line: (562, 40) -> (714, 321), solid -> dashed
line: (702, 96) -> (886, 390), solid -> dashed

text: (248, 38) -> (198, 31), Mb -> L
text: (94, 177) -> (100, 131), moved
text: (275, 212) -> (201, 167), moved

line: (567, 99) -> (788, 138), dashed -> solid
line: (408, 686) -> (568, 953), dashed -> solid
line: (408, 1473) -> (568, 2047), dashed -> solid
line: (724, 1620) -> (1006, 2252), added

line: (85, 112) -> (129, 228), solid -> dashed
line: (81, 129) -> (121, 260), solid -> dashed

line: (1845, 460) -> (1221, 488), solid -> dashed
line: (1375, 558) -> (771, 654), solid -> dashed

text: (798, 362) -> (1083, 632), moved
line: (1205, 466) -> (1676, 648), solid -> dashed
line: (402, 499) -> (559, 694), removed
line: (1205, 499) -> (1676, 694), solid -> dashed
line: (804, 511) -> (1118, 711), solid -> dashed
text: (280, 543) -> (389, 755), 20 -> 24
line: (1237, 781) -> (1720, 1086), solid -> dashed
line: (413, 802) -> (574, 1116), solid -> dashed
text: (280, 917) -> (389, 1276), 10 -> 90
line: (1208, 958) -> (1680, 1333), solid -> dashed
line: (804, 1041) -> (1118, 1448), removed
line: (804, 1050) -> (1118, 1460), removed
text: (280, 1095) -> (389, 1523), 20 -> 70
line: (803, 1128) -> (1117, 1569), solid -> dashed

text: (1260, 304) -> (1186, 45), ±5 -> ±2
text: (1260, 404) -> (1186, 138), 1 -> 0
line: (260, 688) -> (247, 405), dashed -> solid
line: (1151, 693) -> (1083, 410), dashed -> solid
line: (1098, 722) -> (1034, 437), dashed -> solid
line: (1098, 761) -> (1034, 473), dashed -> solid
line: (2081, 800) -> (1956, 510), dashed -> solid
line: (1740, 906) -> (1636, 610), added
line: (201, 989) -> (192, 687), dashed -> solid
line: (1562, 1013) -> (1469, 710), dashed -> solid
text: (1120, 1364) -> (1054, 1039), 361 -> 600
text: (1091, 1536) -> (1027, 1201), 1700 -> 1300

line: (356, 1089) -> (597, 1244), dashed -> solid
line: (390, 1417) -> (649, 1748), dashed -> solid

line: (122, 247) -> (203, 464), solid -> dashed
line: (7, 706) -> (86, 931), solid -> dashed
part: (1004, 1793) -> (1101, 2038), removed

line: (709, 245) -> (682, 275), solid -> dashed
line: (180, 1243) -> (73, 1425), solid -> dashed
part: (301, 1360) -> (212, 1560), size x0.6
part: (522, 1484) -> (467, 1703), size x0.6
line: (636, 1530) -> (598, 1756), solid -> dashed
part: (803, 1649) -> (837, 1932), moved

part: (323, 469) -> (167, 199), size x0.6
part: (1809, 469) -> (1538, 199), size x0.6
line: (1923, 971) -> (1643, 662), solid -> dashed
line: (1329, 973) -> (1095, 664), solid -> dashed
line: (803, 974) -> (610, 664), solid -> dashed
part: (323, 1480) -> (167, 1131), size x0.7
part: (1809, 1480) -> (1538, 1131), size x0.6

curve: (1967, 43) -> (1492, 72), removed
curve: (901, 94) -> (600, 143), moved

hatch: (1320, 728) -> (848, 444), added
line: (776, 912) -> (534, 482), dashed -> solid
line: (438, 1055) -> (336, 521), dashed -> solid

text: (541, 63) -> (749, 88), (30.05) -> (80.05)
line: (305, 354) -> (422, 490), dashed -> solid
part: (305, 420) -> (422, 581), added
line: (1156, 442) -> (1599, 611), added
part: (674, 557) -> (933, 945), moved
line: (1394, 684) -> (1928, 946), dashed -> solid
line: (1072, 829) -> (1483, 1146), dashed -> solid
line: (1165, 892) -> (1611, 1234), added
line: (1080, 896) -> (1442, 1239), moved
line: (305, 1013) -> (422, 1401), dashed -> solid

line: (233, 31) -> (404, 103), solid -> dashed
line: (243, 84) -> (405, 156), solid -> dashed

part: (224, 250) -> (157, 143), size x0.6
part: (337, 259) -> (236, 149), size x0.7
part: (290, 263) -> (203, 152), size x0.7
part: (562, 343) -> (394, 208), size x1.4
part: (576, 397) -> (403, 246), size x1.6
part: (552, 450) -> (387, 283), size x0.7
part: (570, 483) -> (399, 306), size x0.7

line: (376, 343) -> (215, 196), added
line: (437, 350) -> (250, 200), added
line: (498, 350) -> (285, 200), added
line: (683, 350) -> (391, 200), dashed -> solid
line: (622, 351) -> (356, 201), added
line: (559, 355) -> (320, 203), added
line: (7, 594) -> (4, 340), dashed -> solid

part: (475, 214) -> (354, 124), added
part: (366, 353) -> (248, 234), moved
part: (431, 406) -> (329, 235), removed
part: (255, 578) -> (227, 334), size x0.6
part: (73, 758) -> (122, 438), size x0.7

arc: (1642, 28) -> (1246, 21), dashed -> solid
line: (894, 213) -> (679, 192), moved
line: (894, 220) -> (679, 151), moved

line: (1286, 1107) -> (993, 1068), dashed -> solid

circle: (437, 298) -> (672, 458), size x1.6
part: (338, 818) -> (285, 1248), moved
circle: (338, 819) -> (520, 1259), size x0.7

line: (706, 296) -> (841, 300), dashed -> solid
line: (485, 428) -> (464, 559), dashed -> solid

----------------------------------------

**Instructions to follow:** A faithful retyping of every entry above is the task.

**Answer box:**
line: (562, 40) -> (714, 321), solid -> dashed
line: (702, 96) -> (886, 390), solid -> dashed

text: (248, 38) -> (198, 31), Mb -> L
text: (94, 177) -> (100, 131), moved
text: (275, 212) -> (201, 167), moved

line: (567, 99) -> (788, 138), dashed -> solid
line: (408, 686) -> (568, 953), dashed -> solid
line: (408, 1473) -> (568, 2047), dashed -> solid
line: (724, 1620) -> (1006, 2252), added

line: (85, 112) -> (129, 228), solid -> dashed
line: (81, 129) -> (121, 260), solid -> dashed

line: (1845, 460) -> (1221, 488), solid -> dashed
line: (1375, 558) -> (771, 654), solid -> dashed

text: (798, 362) -> (1083, 632), moved
line: (1205, 466) -> (1676, 648), solid -> dashed
line: (402, 499) -> (559, 694), removed
line: (1205, 499) -> (1676, 694), solid -> dashed
line: (804, 511) -> (1118, 711), solid -> dashed
text: (280, 543) -> (389, 755), 20 -> 24
line: (1237, 781) -> (1720, 1086), solid -> dashed
line: (413, 802) -> (574, 1116), solid -> dashed
text: (280, 917) -> (389, 1276), 10 -> 90
line: (1208, 958) -> (1680, 1333), solid -> dashed
line: (804, 1041) -> (1118, 1448), removed
line: (804, 1050) -> (1118, 1460), removed
text: (280, 1095) -> (389, 1523), 20 -> 70
line: (803, 1128) -> (1117, 1569), solid -> dashed

text: (1260, 304) -> (1186, 45), ±5 -> ±2
text: (1260, 404) -> (1186, 138), 1 -> 0
line: (260, 688) -> (247, 405), dashed -> solid
line: (1151, 693) -> (1083, 410), dashed -> solid
line: (1098, 722) -> (1034, 437), dashed -> solid
line: (1098, 761) -> (1034, 473), dashed -> solid
line: (2081, 800) -> (1956, 510), dashed -> solid
line: (1740, 906) -> (1636, 610), added
line: (201, 989) -> (192, 687), dashed -> solid
line: (1562, 1013) -> (1469, 710), dashed -> solid
text: (1120, 1364) -> (1054, 1039), 361 -> 600
text: (1091, 1536) -> (1027, 1201), 1700 -> 1300

line: (356, 1089) -> (597, 1244), dashed -> solid
line: (390, 1417) -> (649, 1748), dashed -> solid

line: (122, 247) -> (203, 464), solid -> dashed
line: (7, 706) -> (86, 931), solid -> dashed
part: (1004, 1793) -> (1101, 2038), removed

line: (709, 245) -> (682, 275), solid -> dashed
line: (180, 1243) -> (73, 1425), solid -> dashed
part: (301, 1360) -> (212, 1560), size x0.6
part: (522, 1484) -> (467, 1703), size x0.6
line: (636, 1530) -> (598, 1756), solid -> dashed
part: (803, 1649) -> (837, 1932), moved

part: (323, 469) -> (167, 199), size x0.6
part: (1809, 469) -> (1538, 199), size x0.6
line: (1923, 971) -> (1643, 662), solid -> dashed
line: (1329, 973) -> (1095, 664), solid -> dashed
line: (803, 974) -> (610, 664), solid -> dashed
part: (323, 1480) -> (167, 1131), size x0.7
part: (1809, 1480) -> (1538, 1131), size x0.6

curve: (1967, 43) -> (1492, 72), removed
curve: (901, 94) -> (600, 143), moved

hatch: (1320, 728) -> (848, 444), added
line: (776, 912) -> (534, 482), dashed -> solid
line: (438, 1055) -> (336, 521), dashed -> solid

text: (541, 63) -> (749, 88), (30.05) -> (80.05)
line: (305, 354) -> (422, 490), dashed -> solid
part: (305, 420) -> (422, 581), added
line: (1156, 442) -> (1599, 611), added
part: (674, 557) -> (933, 945), moved
line: (1394, 684) -> (1928, 946), dashed -> solid
line: (1072, 829) -> (1483, 1146), dashed -> solid
line: (1165, 892) -> (1611, 1234), added
line: (1080, 896) -> (1442, 1239), moved
line: (305, 1013) -> (422, 1401), dashed -> solid

line: (233, 31) -> (404, 103), solid -> dashed
line: (243, 84) -> (405, 156), solid -> dashed

part: (224, 250) -> (157, 143), size x0.6
part: (337, 259) -> (236, 149), size x0.7
part: (290, 263) -> (203, 152), size x0.7
part: (562, 343) -> (394, 208), size x1.4
part: (576, 397) -> (403, 246), size x1.6
part: (552, 450) -> (387, 283), size x0.7
part: (570, 483) -> (399, 306), size x0.7

line: (376, 343) -> (215, 196), added
line: (437, 350) -> (250, 200), added
line: (498, 350) -> (285, 200), added
line: (683, 350) -> (391, 200), dashed -> solid
line: (622, 351) -> (356, 201), added
line: (559, 355) -> (320, 203), added
line: (7, 594) -> (4, 340), dashed -> solid

part: (475, 214) -> (354, 124), added
part: (366, 353) -> (248, 234), moved
part: (431, 406) -> (329, 235), removed
part: (255, 578) -> (227, 334), size x0.6
part: (73, 758) -> (122, 438), size x0.7

arc: (1642, 28) -> (1246, 21), dashed -> solid
line: (894, 213) -> (679, 192), moved
line: (894, 220) -> (679, 151), moved

line: (1286, 1107) -> (993, 1068), dashed -> solid

circle: (437, 298) -> (672, 458), size x1.6
part: (338, 818) -> (285, 1248), moved
circle: (338, 819) -> (520, 1259), size x0.7

line: (706, 296) -> (841, 300), dashed -> solid
line: (485, 428) -> (464, 559), dashed -> solid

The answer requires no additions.